## [Your instructions]
Write out the stretch from "So, I started" through "not enterprise-class solutions)." word for word from the passage on securing personal iPads at work.

## [Selected text]
────────────────────

Despite the impressive market growth and enterprise popularity of the iPad, personal devices poke a "hole" in network security, paving the way for data leaks and malware infection. For example, it is not uncommon for employees to mail their work documents to their Gmail or Yahoo Mail accounts to edit on their personal machines, so they can more easily work on at home or on the road. Or, say an iPad-toting salesperson resigns. How can a company be sure he won’t take his customer list with him when he goes? Maybe a clinic would like to allow physicians to use their iPads to connect to patient records from home…but what if that iPad is lost or stolen, putting HIPAA-protected data at risk?

So, I started thinking about ways to secure personal iOS devices in a corporate environment, and came up with three basic categories of solutions—each of them with their own caveats:

1. Solutions that involve accessing and navigating a full Windows desktop from an iPad. This includes VDI (Citrix Receiver, VMware View App), remote desktop products (LogMeIn, GoToMyPC, etc.), and hosted desktops (usually hosted by managed-service providers, and mostly not enterprise-class solutions).

Caveats: These are awkward to navigate (Windows was designed to be used with a mouse, not with a fingertip!) and cannot be used offline. In general, we see these solutions as overkill—providing an interface that is unnecessarily heavy, but which adds no value.

2. Data Sync solutions/cloud-based file repositories (DropBox, Box, etc.).

Caveats: In general, these solutions have weak management controls and poor security.

3. Mobile Device Management Solutions (Zenprise, Mobile Active Defense, MobileIron, and Good Technology).

────────────────────

## [Provided records]
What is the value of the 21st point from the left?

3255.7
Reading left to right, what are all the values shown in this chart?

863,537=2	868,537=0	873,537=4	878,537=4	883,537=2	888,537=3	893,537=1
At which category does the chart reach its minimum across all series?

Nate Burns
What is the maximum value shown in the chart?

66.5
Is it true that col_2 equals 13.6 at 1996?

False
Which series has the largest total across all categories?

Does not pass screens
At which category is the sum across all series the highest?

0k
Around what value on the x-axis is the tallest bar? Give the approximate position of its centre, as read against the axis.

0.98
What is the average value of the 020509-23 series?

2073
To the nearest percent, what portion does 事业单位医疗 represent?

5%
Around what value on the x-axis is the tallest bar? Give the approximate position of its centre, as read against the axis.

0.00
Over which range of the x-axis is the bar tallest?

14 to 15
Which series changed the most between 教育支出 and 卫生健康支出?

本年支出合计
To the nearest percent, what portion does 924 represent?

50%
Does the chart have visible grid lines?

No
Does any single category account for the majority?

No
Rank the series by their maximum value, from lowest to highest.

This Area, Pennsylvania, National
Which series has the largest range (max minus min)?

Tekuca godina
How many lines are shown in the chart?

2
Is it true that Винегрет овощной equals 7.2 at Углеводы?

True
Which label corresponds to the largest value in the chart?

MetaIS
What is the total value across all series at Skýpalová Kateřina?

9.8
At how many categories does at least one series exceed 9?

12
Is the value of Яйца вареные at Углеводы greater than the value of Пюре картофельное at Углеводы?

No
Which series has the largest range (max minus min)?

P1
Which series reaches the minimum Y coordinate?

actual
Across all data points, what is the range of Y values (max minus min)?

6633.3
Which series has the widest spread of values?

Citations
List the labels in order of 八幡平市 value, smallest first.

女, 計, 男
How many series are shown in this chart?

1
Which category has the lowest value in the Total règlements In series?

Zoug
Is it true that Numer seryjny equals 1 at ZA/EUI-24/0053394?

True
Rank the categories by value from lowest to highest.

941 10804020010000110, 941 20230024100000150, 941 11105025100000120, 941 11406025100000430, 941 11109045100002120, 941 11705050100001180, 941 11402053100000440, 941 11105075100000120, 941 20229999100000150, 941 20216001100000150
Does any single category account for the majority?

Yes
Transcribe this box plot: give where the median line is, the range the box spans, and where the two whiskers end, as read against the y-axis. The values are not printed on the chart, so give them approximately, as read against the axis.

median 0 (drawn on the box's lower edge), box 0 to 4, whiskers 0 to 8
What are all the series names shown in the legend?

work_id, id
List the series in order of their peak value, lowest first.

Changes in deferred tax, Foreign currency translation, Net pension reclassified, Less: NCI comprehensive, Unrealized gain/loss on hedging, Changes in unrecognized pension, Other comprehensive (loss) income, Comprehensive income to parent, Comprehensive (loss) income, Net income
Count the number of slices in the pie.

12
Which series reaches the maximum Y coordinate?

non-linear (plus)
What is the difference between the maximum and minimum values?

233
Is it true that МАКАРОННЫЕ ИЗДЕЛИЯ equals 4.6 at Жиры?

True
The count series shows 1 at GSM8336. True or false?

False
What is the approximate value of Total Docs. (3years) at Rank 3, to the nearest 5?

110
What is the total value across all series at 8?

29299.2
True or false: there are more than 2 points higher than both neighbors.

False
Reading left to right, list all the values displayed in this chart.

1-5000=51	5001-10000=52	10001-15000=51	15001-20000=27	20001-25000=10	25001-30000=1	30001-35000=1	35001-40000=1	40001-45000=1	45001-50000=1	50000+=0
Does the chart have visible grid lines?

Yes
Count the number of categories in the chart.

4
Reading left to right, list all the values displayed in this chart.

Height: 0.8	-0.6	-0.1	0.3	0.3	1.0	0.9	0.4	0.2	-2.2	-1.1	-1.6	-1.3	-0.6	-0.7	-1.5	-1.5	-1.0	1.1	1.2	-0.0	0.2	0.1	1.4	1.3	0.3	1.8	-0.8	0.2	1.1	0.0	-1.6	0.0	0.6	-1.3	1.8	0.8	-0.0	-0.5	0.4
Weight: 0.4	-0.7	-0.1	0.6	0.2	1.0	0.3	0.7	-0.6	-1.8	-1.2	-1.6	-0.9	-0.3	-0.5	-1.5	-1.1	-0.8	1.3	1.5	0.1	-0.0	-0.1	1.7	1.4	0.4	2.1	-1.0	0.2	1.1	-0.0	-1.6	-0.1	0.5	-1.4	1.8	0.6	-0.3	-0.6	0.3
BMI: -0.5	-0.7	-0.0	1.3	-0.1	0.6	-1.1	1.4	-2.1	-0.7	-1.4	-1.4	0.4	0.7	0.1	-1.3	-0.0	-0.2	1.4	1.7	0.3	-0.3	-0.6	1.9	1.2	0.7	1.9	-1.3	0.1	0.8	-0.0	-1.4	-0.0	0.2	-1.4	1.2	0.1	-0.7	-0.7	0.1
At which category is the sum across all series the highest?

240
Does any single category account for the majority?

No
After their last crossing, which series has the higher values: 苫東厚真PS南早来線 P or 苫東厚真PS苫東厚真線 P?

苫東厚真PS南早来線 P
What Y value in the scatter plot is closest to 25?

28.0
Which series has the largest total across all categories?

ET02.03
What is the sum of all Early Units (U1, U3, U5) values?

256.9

────────────────────

## [Exercise output]
So, I started thinking about ways to secure personal iOS devices in a corporate environment, and came up with three basic categories of solutions—each of them with their own caveats:

1. Solutions that involve accessing and navigating a full Windows desktop from an iPad. This includes VDI (Citrix Receiver, VMware View App), remote desktop products (LogMeIn, GoToMyPC, etc.), and hosted desktops (usually hosted by managed-service providers, and mostly not enterprise-class solutions).